Functional correlations of axial muscle fiber type proportions in the waterfall‐climbing Hawaiian stream fish Sicyopterus stimpsoni

Assessing the factors that contribute to successful locomotor performance can provide critical insight into how animals survive in challenging habitats. Locomotion is powered by muscles, so that differences in the relative proportions of red (slow‐oxidative) vs. white (fast‐glycolytic) fibers can have significant implications for locomotor performance. We compared the relative proportions of axial red muscle fibers between groups of juveniles of the amphidromous gobiid fish, Sicyopterus stimpsoni, from the Hawaiian Islands. Juveniles of this species migrate from the ocean into freshwater streams, navigating through a gauntlet of predators that require rapid escape responses, before reaching waterfalls which must be climbed (using a slow, inching behavior) to reach adult breeding habitats. We found that fish from Kaua'i have a smaller proportion of red fibers in their tail muscles than fish from Hawai'i, matching expectations based on the longer pre‐waterfall stream reaches of Kaua'i that could increase exposure to predators, making reduction of red muscle and increases in white muscle advantageous.
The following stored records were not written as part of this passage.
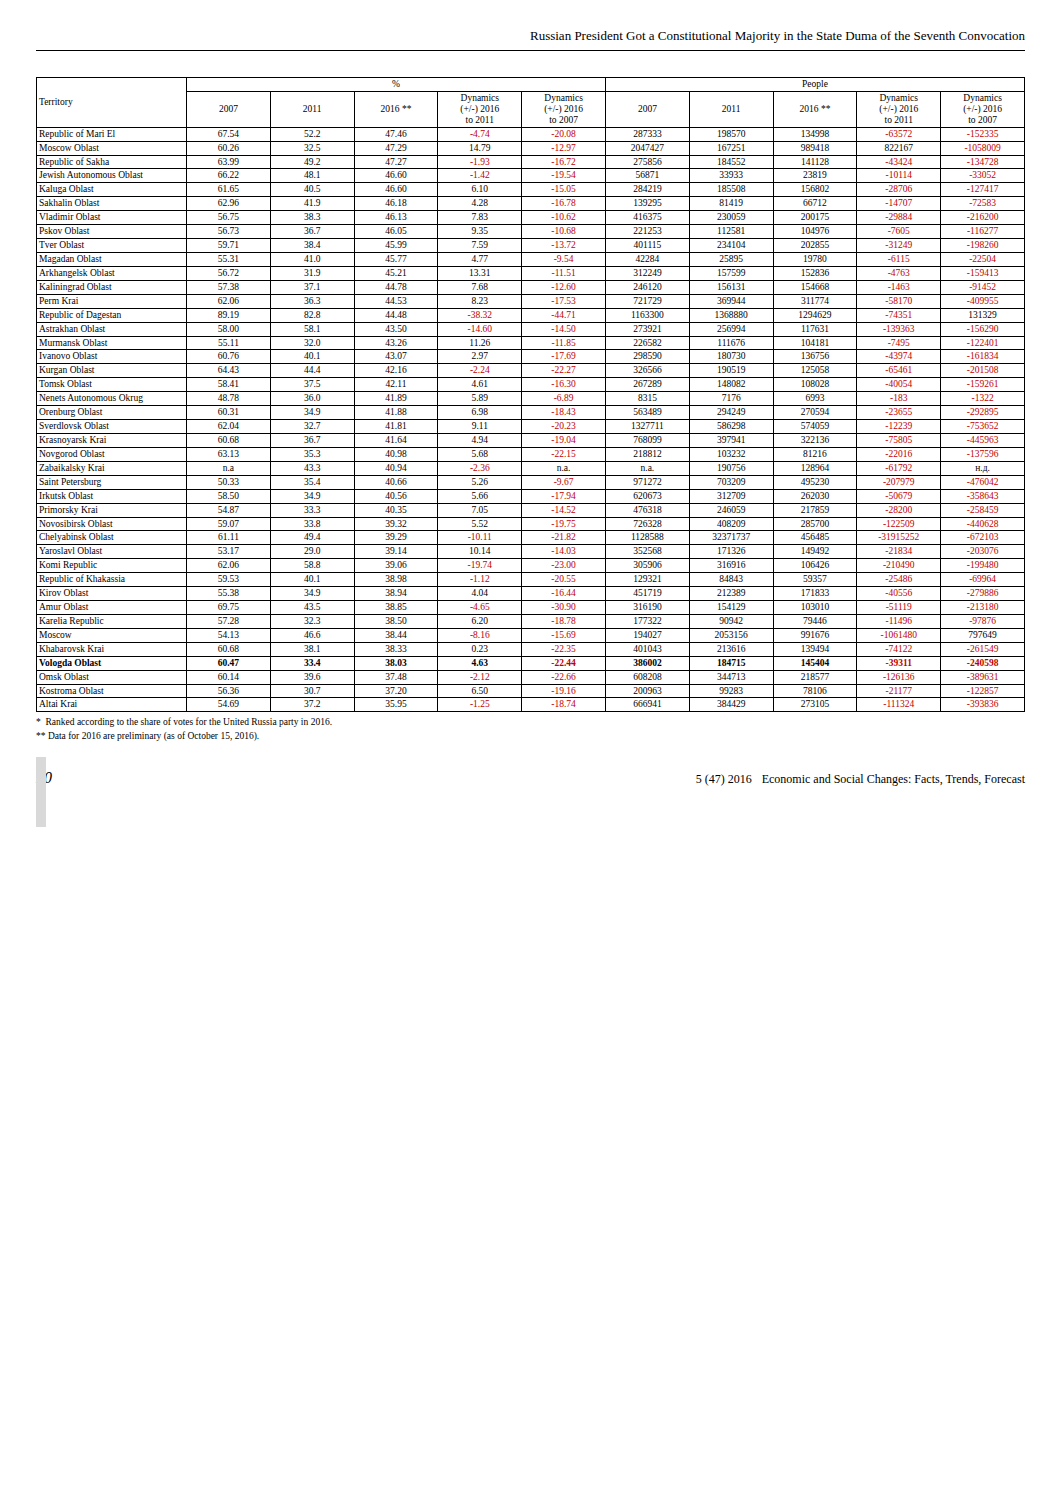Russian President Got a Constitutional Majority in the State Duma of the Seventh Convocation
| Territory | % | People |
| --- | --- | --- |
| 2007 | 2011 | 2016 ** | Dynamics (+/-) 2016 to 2011 | Dynamics (+/-) 2016 to 2007 | 2007 | 2011 | 2016 ** | Dynamics (+/-) 2016 to 2011 | Dynamics (+/-) 2016 to 2007 |
| Republic of Mari El | 67.54 | 52.2 | 47.46 | -4.74 | -20.08 | 287333 | 198570 | 134998 | -63572 | -152335 |
| Moscow Oblast | 60.26 | 32.5 | 47.29 | 14.79 | -12.97 | 2047427 | 167251 | 989418 | 822167 | -1058009 |
| Republic of Sakha | 63.99 | 49.2 | 47.27 | -1.93 | -16.72 | 275856 | 184552 | 141128 | -43424 | -134728 |
| Jewish Autonomous Oblast | 66.22 | 48.1 | 46.60 | -1.42 | -19.54 | 56871 | 33933 | 23819 | -10114 | -33052 |
| Kaluga Oblast | 61.65 | 40.5 | 46.60 | 6.10 | -15.05 | 284219 | 185508 | 156802 | -28706 | -127417 |
| Sakhalin Oblast | 62.96 | 41.9 | 46.18 | 4.28 | -16.78 | 139295 | 81419 | 66712 | -14707 | -72583 |
| Vladimir Oblast | 56.75 | 38.3 | 46.13 | 7.83 | -10.62 | 416375 | 230059 | 200175 | -29884 | -216200 |
| Pskov Oblast | 56.73 | 36.7 | 46.05 | 9.35 | -10.68 | 221253 | 112581 | 104976 | -7605 | -116277 |
| Tver Oblast | 59.71 | 38.4 | 45.99 | 7.59 | -13.72 | 401115 | 234104 | 202855 | -31249 | -198260 |
| Magadan Oblast | 55.31 | 41.0 | 45.77 | 4.77 | -9.54 | 42284 | 25895 | 19780 | -6115 | -22504 |
| Arkhangelsk Oblast | 56.72 | 31.9 | 45.21 | 13.31 | -11.51 | 312249 | 157599 | 152836 | -4763 | -159413 |
| Kaliningrad Oblast | 57.38 | 37.1 | 44.78 | 7.68 | -12.60 | 246120 | 156131 | 154668 | -1463 | -91452 |
| Perm Krai | 62.06 | 36.3 | 44.53 | 8.23 | -17.53 | 721729 | 369944 | 311774 | -58170 | -409955 |
| Republic of Dagestan | 89.19 | 82.8 | 44.48 | -38.32 | -44.71 | 1163300 | 1368880 | 1294629 | -74351 | 131329 |
| Astrakhan Oblast | 58.00 | 58.1 | 43.50 | -14.60 | -14.50 | 273921 | 256994 | 117631 | -139363 | -156290 |
| Murmansk Oblast | 55.11 | 32.0 | 43.26 | 11.26 | -11.85 | 226582 | 111676 | 104181 | -7495 | -122401 |
| Ivanovo Oblast | 60.76 | 40.1 | 43.07 | 2.97 | -17.69 | 298590 | 180730 | 136756 | -43974 | -161834 |
| Kurgan Oblast | 64.43 | 44.4 | 42.16 | -2.24 | -22.27 | 326566 | 190519 | 125058 | -65461 | -201508 |
| Tomsk Oblast | 58.41 | 37.5 | 42.11 | 4.61 | -16.30 | 267289 | 148082 | 108028 | -40054 | -159261 |
| Nenets Autonomous Okrug | 48.78 | 36.0 | 41.89 | 5.89 | -6.89 | 8315 | 7176 | 6993 | -183 | -1322 |
| Orenburg Oblast | 60.31 | 34.9 | 41.88 | 6.98 | -18.43 | 563489 | 294249 | 270594 | -23655 | -292895 |
| Sverdlovsk Oblast | 62.04 | 32.7 | 41.81 | 9.11 | -20.23 | 1327711 | 586298 | 574059 | -12239 | -753652 |
| Krasnoyarsk Krai | 60.68 | 36.7 | 41.64 | 4.94 | -19.04 | 768099 | 397941 | 322136 | -75805 | -445963 |
| Novgorod Oblast | 63.13 | 35.3 | 40.98 | 5.68 | -22.15 | 218812 | 103232 | 81216 | -22016 | -137596 |
| Zabaikalsky Krai | n.a | 43.3 | 40.94 | -2.36 | n.a. | n.a. | 190756 | 128964 | -61792 | н.д. |
| Saint Petersburg | 50.33 | 35.4 | 40.66 | 5.26 | -9.67 | 971272 | 703209 | 495230 | -207979 | -476042 |
| Irkutsk Oblast | 58.50 | 34.9 | 40.56 | 5.66 | -17.94 | 620673 | 312709 | 262030 | -50679 | -358643 |
| Primorsky Krai | 54.87 | 33.3 | 40.35 | 7.05 | -14.52 | 476318 | 246059 | 217859 | -28200 | -258459 |
| Novosibirsk Oblast | 59.07 | 33.8 | 39.32 | 5.52 | -19.75 | 726328 | 408209 | 285700 | -122509 | -440628 |
| Chelyabinsk Oblast | 61.11 | 49.4 | 39.29 | -10.11 | -21.82 | 1128588 | 32371737 | 456485 | -31915252 | -672103 |
| Yaroslavl Oblast | 53.17 | 29.0 | 39.14 | 10.14 | -14.03 | 352568 | 171326 | 149492 | -21834 | -203076 |
| Komi Republic | 62.06 | 58.8 | 39.06 | -19.74 | -23.00 | 305906 | 316916 | 106426 | -210490 | -199480 |
| Republic of Khakassia | 59.53 | 40.1 | 38.98 | -1.12 | -20.55 | 129321 | 84843 | 59357 | -25486 | -69964 |
| Kirov Oblast | 55.38 | 34.9 | 38.94 | 4.04 | -16.44 | 451719 | 212389 | 171833 | -40556 | -279886 |
| Amur Oblast | 69.75 | 43.5 | 38.85 | -4.65 | -30.90 | 316190 | 154129 | 103010 | -51119 | -213180 |
| Karelia Republic | 57.28 | 32.3 | 38.50 | 6.20 | -18.78 | 177322 | 90942 | 79446 | -11496 | -97876 |
| Moscow | 54.13 | 46.6 | 38.44 | -8.16 | -15.69 | 194027 | 2053156 | 991676 | -1061480 | 797649 |
| Khabarovsk Krai | 60.68 | 38.1 | 38.33 | 0.23 | -22.35 | 401043 | 213616 | 139494 | -74122 | -261549 |
| Vologda Oblast | 60.47 | 33.4 | 38.03 | 4.63 | -22.44 | 386002 | 184715 | 145404 | -39311 | -240598 |
| Omsk Oblast | 60.14 | 39.6 | 37.48 | -2.12 | -22.66 | 608208 | 344713 | 218577 | -126136 | -389631 |
| Kostroma Oblast | 56.36 | 30.7 | 37.20 | 6.50 | -19.16 | 200963 | 99283 | 78106 | -21177 | -122857 |
| Altai Krai | 54.69 | 37.2 | 35.95 | -1.25 | -18.74 | 666941 | 384429 | 273105 | -111324 | -393836 |
* Ranked according to the share of votes for the United Russia party in 2016.
** Data for 2016 are preliminary (as of October 15, 2016).
20
5 (47) 2016 Economic and Social Changes: Facts, Trends, Forecast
However, no difference in red muscle proportions was identified between fish that were either successful or unsuccessful in scaling model waterfalls during laboratory climbing trials, suggesting that proportions of red muscle are near a localized fitness peak among Hawaiian individuals. Micrograph of cross‐section from posterior tail segment of a juvenile from the Hawaiian waterfall‐climbing gobiid fish Sicyopterus stimpsoni, stained for slow oxidative (red) muscle fibers. Comparisons showed no difference in axial red fiber proportions between successful and unsuccessful climbers, but did identify differences between fish from different islands that face different primary functional demands (predator escape on Kaua'i vs. sustained climbing on Hawai'i).